In short, I don't know what the best answer is. cc @hborla and @mattie in case you want to include this in your concurrency migration guide (which l look forward to! Thanks for doing this!).

LIBDISPATCH_COOPERATIVE_POOL_STRICT

Sidenote: I tried setting the environment variable LIBDISPATCH_COOPERATIVE_POOL_STRICT=1 as a help to identify such problems. It would be nice if running my code under this provided a way to detect potential deadlocks during development, independent of the number of cores of the machine the code runs on.

But to my surprise, the program runs to completion without deadlocking! Setting the environment variable does limit the cooperative thread pool width to 1 (you can observe that the child tasks run sequentially), but it seems that setting it has other effects too. When you stop the app in the debugger, you can see that there now is another thread that serves the Vision.framework's internal dispatch queue, so everything is making forward progress, hence no deadlock:

Does GCD change how it interops with the cooperative thread pool when LIBDISPATCH_COOPERATIVE_POOL_STRICT is set?

grynspan · March 14, 2024, 4:08pm

It looks like this Apple API is using a dispatch group as a semaphore. Semaphores can, as you're seeing, lead to deadlock when used within the Swift concurrent thread pool. Please file feedback against it using Apple's feedback assistant here. Thanks!

gwendal.roue · March 14, 2024, 5:06pm

Thanks for your sample code. Since I read about those potential deadlocks it the interaction between GCD aka Dispatch and Swift concurrency, I wasn't feeling comfortable with the async SQLite accesses of GRDB, which use GCD under the hood. No one has ever reported this issue, but maybe people are shy.
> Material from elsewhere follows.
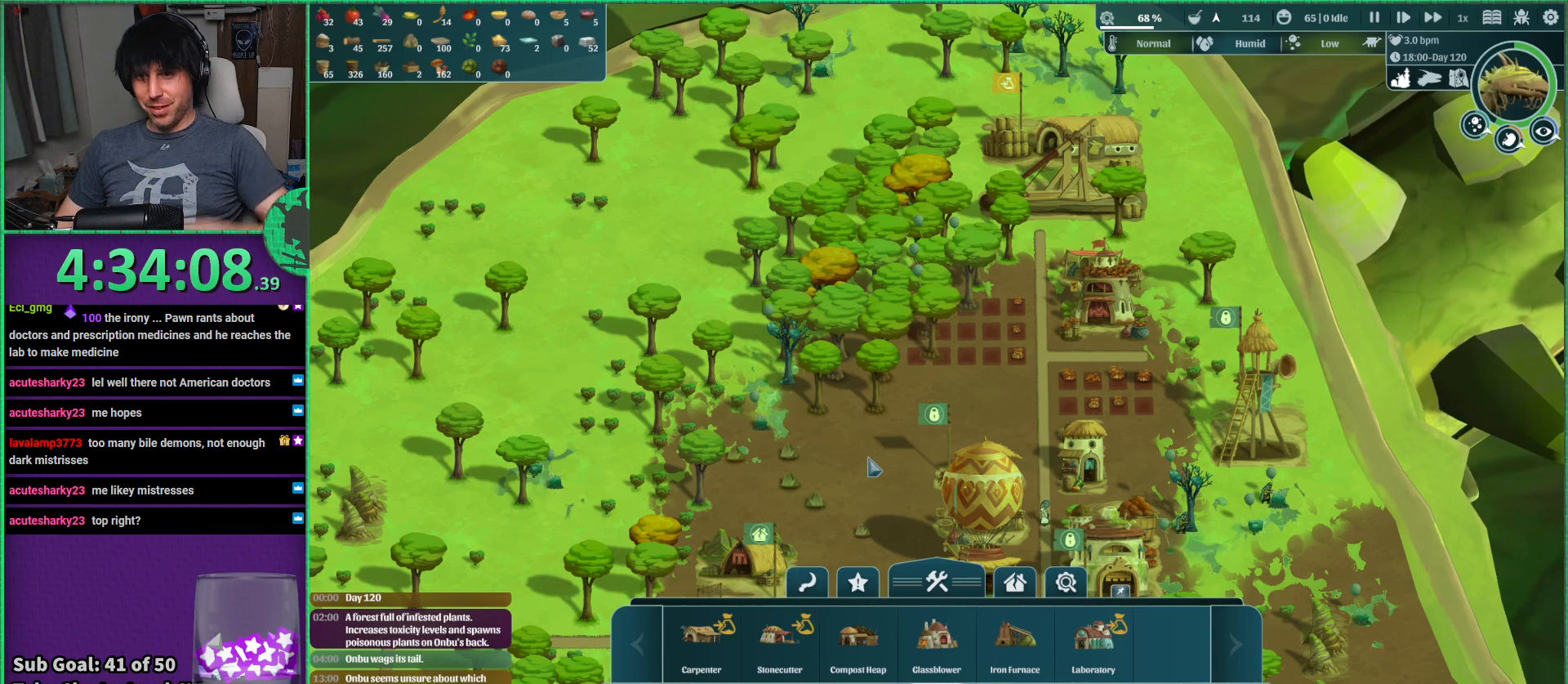
{"keys": ["s"], "events": [[434, "s", "down"]]}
So I tried to reproduce the deadlock, inspired by your example, with a DatabasePool, the database connection that can perform parallel reads:

func testTaskGroup() async throws {
    let dbPool = try makeDatabasePool()
    try await dbPool.write { db in
        try db.execute(sql: "CREATE TABLE t(a)")
    }

    try await withThrowingTaskGroup(of: Int.self) { group in
        for i in 1...1000 {
            group.addTask {
                print("Task \(i) starting")
                return try await dbPool.read(Table("t").fetchCount)
            }
        }
        for try await count in group {
            print(count)
        }
    }
}

And... This works. No deadlock. Xcode 15.3, macOS 14.3.1, M1 Max.

Screenshot in the middle of the 1000 concurrent tasks:

This is a serious topic, so I'll share how, precisely, GCD is used here, even if I don't understand everything.

The read async method just uses a continuation on top of a completion-based method:

public func read<T: Sendable>(_ value: @escaping @Sendable (Database) throws -> T) async throws -> T {
    try await withUnsafeThrowingContinuation { continuation in
        asyncRead { result in
            do {
                try continuation.resume(returning: value(result.get()))
            } catch {
                continuation.resume(throwing: error)
            }
        }
    }
}

The asyncRead method asynchronously acquires a connection from a pool of SQLite connections. The pool has a maximum size: some reads must wait until a reader become available (this limit is enforced by a DispatchSemaphore, that we'll see below). The call to pool.asyncGet below eventually provides an available connection, and a release closure that must be called when we're done with the connection (so that the connection turns available for another read). Slightly simplified while retaining the important GCD stuff:

public func asyncRead(_ value: @escaping @Sendable (Result<Database, Error>) -> Void) {
    readerPool.asyncGet { result in
        do {
            let (reader, releaseReader) = try result.get()
            // Second async jump because that's how `Pool.asyncGet` has to be used.
            reader.async { db in
                value(.success(db))
                releaseReader(.reuse)
            }
        } catch {
            value(.failure(error))
        }
    }
}

The interesting comment above is "Second async jump because that's how Pool.asyncGet has to be used".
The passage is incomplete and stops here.